Ja. Aber weil die Protestanten sie eher abgeschafft haben, haben die Katholiken erst recht drauf beharrt. (lacht)

Wie steht es um die Unterschiede beim Abendmahl?

Jaschke:

Der katholische Priester steht der Messe im Namen aller Gläubigen vor. Die Gemeinde empfängt die Oblaten, den Leib des Herrn. Die Protestanten haben den Laienkelch sofort eingeführt. Seit dem Konzil kennen auch die Katholiken die Kommunion unter Brot und Wein.

Und was ist mit der Wandlung?

Jaschke:

Luther hat gesagt: Das ist Christi Leib! Er lehnte die philosophische Lehre von der Transsubstantiation ab. Die Calvinisten haben unter Protest der Lutheraner ein mehr symbolisches Abendmahlsverständnis gefordert: Brot und Wein sind nicht Fleisch und Blut Christi, sie bedeuten es.

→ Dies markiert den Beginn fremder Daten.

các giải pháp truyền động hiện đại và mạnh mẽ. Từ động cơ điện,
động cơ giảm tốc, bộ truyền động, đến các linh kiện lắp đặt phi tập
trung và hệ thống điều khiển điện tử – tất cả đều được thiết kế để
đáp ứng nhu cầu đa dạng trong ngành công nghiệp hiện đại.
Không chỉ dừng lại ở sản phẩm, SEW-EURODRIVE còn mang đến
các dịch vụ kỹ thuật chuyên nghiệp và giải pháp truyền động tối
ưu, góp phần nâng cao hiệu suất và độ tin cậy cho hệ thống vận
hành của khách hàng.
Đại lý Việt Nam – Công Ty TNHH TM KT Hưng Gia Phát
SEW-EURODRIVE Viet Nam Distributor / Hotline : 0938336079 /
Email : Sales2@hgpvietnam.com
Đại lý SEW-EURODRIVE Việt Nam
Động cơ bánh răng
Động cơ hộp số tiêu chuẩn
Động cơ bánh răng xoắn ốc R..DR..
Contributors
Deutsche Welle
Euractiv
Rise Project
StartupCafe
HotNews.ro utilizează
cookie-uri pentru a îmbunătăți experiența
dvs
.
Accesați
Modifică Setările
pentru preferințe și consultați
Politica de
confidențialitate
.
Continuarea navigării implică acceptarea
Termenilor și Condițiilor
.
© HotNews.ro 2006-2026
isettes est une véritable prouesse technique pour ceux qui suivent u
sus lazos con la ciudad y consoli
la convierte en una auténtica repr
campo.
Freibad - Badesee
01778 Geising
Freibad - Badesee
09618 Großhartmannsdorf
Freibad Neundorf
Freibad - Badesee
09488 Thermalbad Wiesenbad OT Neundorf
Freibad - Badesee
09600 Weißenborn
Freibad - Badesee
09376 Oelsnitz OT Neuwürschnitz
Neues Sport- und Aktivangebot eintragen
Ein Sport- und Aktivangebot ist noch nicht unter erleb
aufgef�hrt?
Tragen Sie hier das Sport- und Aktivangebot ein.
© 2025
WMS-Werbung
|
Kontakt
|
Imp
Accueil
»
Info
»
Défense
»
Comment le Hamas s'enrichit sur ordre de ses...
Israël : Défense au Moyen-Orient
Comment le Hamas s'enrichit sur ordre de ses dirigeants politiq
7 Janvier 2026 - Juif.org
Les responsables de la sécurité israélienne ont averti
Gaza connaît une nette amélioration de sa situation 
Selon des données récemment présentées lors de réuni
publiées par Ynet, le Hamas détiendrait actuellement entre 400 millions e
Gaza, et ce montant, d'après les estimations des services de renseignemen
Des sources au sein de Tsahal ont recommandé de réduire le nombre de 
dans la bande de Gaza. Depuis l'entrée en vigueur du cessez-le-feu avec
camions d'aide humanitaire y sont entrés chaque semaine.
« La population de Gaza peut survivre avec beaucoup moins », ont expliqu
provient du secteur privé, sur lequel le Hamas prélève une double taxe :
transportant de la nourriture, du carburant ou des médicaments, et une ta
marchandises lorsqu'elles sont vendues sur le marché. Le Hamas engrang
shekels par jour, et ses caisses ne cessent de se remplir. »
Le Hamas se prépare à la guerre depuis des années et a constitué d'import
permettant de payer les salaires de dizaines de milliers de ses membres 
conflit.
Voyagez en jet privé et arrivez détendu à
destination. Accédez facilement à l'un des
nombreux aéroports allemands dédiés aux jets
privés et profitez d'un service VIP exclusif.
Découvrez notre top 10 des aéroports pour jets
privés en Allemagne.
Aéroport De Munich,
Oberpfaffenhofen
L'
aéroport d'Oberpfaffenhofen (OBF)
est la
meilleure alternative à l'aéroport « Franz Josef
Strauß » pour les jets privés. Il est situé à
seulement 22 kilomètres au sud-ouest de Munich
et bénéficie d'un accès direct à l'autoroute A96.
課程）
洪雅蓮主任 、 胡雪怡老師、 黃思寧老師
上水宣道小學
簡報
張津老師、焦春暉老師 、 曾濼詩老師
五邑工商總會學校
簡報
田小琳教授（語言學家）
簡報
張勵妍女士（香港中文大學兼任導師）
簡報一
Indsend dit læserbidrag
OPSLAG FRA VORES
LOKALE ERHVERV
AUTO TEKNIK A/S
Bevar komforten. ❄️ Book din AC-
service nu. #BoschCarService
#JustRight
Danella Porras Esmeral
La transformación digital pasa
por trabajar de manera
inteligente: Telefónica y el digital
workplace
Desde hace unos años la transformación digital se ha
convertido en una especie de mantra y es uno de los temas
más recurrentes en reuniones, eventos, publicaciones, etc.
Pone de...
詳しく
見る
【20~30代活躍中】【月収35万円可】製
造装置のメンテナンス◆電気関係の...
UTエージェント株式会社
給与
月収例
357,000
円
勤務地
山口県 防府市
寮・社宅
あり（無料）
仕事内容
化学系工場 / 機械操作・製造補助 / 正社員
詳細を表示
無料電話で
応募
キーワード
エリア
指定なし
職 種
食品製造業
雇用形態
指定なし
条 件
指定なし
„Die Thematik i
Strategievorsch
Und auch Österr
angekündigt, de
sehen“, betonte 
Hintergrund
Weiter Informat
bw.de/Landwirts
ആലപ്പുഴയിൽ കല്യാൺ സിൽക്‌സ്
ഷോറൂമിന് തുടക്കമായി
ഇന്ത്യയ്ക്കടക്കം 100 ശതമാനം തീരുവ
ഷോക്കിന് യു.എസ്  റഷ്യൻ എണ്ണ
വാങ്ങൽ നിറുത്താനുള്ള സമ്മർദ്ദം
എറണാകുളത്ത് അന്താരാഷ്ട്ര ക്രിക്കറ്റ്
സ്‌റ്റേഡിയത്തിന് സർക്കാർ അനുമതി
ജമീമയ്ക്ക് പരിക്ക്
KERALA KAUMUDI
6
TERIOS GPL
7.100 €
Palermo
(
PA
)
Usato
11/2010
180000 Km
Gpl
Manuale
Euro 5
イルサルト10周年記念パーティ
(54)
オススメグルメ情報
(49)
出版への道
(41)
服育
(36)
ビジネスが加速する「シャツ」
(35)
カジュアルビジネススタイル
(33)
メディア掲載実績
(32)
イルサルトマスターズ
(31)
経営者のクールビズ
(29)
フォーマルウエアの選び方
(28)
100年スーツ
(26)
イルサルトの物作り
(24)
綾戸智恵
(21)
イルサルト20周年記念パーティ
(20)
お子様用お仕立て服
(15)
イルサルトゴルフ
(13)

Wie ist die Bibel in den katholischen Gottesdienst eingeflossen?

Jaschke:

Sie war natürlich immer da, aber auf Latein nicht dem Volk zugänglich. Es gab Bilderbibeln, auch plattdeutsche Übersetzungen. Aber insgesamt war die Bibel im Volk nicht verbreitet. Erst mit Buchdruck und der Reformation hat sich das geändert.

Was ist denn heute das Konzept der Ökumene?

Jaschke:

Das Modell ist: Wir sind ein gemeinsames Ganzes. Man spricht von einem Konsens, der differenziert ist. Wir wollen voneinander lernen. Wir sind auf dem Weg.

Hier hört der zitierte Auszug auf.